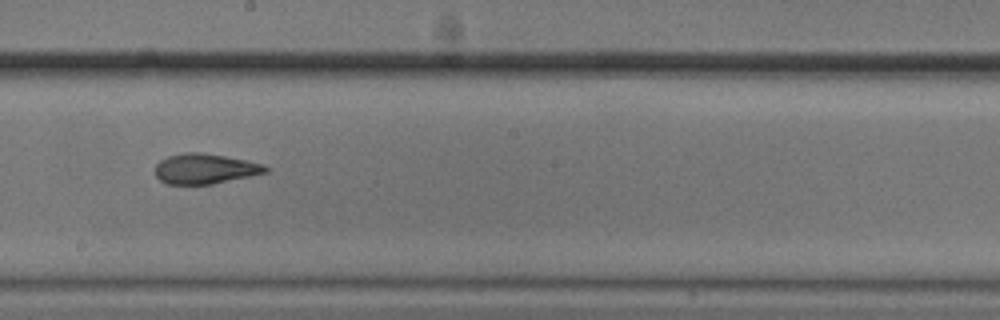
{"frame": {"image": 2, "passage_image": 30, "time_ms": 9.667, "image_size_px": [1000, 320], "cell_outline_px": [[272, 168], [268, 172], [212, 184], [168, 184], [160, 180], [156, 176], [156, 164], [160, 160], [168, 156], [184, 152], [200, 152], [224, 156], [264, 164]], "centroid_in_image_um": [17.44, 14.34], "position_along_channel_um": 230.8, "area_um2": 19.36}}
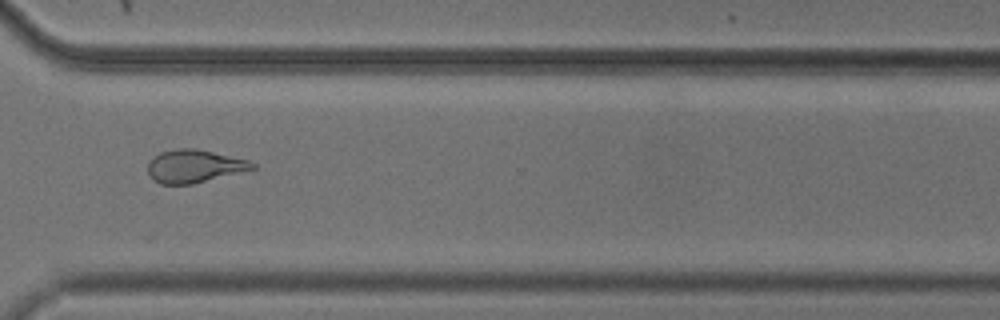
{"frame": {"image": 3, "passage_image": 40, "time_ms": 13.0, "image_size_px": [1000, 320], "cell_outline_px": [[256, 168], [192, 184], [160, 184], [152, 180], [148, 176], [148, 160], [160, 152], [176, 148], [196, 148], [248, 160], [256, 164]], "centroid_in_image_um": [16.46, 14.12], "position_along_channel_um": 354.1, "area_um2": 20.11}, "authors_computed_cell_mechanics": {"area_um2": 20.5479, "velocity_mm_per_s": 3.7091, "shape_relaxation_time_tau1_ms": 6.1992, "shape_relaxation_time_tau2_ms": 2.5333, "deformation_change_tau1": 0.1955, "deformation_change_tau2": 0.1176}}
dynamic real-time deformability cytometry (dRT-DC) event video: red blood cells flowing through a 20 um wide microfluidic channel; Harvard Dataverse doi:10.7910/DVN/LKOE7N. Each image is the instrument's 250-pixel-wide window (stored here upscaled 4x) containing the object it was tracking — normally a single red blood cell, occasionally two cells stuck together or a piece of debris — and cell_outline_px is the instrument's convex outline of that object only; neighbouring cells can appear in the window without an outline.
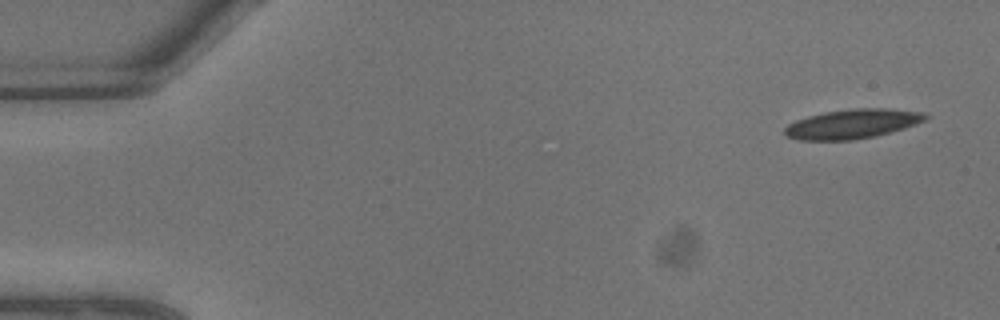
{"species": "common noctule bat (a hibernating species)", "species_latin": "Nyctalus noctula", "temperature_condition": "warm", "stored_images_in_passage": 9, "camera_frame_rate_fps": 3000, "um_per_image_px": 0.085, "animal": {"sex": "male", "body_mass_g": 13.3}, "frame": {"image": 1, "passage_image": 1, "time_ms": 0.0, "image_size_px": [1000, 320], "cell_outline_px": [[928, 116], [924, 120], [916, 124], [904, 128], [876, 136], [852, 140], [800, 140], [784, 136], [784, 128], [788, 124], [796, 120], [808, 116], [824, 112], [852, 108], [888, 108], [928, 112]], "centroid_in_image_um": [72.46, 10.52], "position_along_channel_um": 12.5, "area_um2": 24.33}}
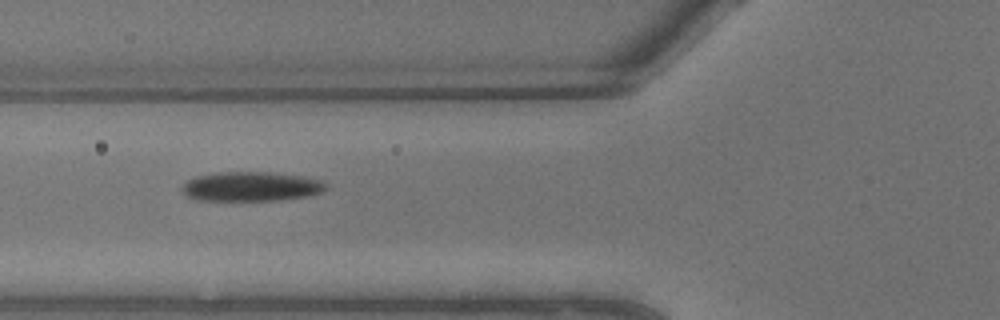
{"frame": {"image": 2, "passage_image": 8, "time_ms": 2.333, "image_size_px": [1000, 320], "cell_outline_px": [[328, 188], [320, 192], [308, 196], [280, 200], [196, 200], [188, 196], [180, 188], [188, 180], [196, 176], [220, 172], [268, 172], [300, 176], [324, 180]], "centroid_in_image_um": [21.36, 15.85], "position_along_channel_um": 104.4, "area_um2": 24.62}}
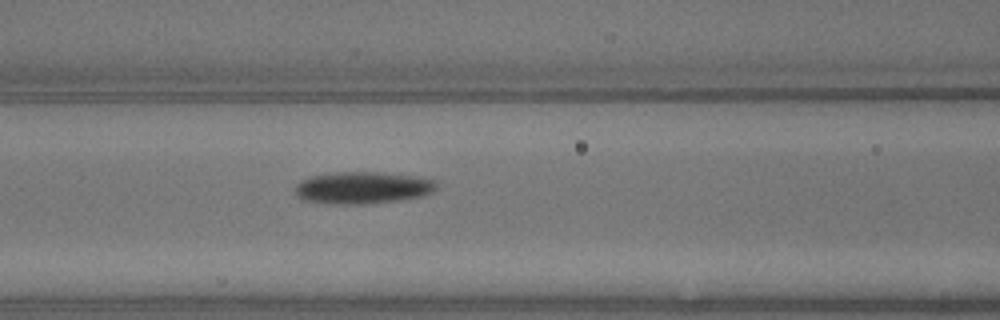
{"frame": {"image": 3, "passage_image": 9, "time_ms": 2.667, "image_size_px": [1000, 320], "cell_outline_px": [[436, 188], [432, 192], [424, 196], [400, 200], [368, 204], [332, 204], [300, 200], [296, 196], [296, 184], [300, 180], [312, 176], [336, 172], [384, 172], [416, 176], [436, 180]], "centroid_in_image_um": [30.82, 15.96], "position_along_channel_um": 135.8, "area_um2": 26.76}}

» Task
Each line from the one bearing "dynamic real-time deformability" through the final line of the records is to be copied exactly, and no pictures are to be included.

» Finished exercise
dynamic real-time deformability cytometry (dRT-DC) event video: red blood cells flowing through a 20 um wide microfluidic channel; Harvard Dataverse doi:10.7910/DVN/LKOE7N. Each image is the instrument's 250-pixel-wide window (stored here upscaled 4x) containing the object it was tracking — normally a single red blood cell, occasionally two cells stuck together or a piece of debris — and cell_outline_px is the instrument's convex outline of that object only; neighbouring cells can appear in the window without an outline.
{"species": "common noctule bat (a hibernating species)", "species_latin": "Nyctalus noctula", "temperature_condition": "warm", "stored_images_in_passage": 9, "camera_frame_rate_fps": 3000, "um_per_image_px": 0.085, "animal": {"sex": "male", "body_mass_g": 13.3}, "frame": {"image": 1, "passage_image": 1, "time_ms": 0.0, "image_size_px": [1000, 320], "cell_outline_px": [[928, 116], [924, 120], [916, 124], [904, 128], [876, 136], [852, 140], [800, 140], [784, 136], [784, 128], [788, 124], [796, 120], [808, 116], [824, 112], [852, 108], [888, 108], [928, 112]], "centroid_in_image_um": [72.46, 10.52], "position_along_channel_um": 12.5, "area_um2": 24.33}}
{"frame": {"image": 2, "passage_image": 8, "time_ms": 2.333, "image_size_px": [1000, 320], "cell_outline_px": [[328, 188], [320, 192], [308, 196], [280, 200], [196, 200], [188, 196], [180, 188], [188, 180], [196, 176], [220, 172], [268, 172], [300, 176], [324, 180]], "centroid_in_image_um": [21.36, 15.85], "position_along_channel_um": 104.4, "area_um2": 24.62}}
{"frame": {"image": 3, "passage_image": 9, "time_ms": 2.667, "image_size_px": [1000, 320], "cell_outline_px": [[436, 188], [432, 192], [424, 196], [400, 200], [368, 204], [332, 204], [300, 200], [296, 196], [296, 184], [300, 180], [312, 176], [336, 172], [384, 172], [416, 176], [436, 180]], "centroid_in_image_um": [30.82, 15.96], "position_along_channel_um": 135.8, "area_um2": 26.76}}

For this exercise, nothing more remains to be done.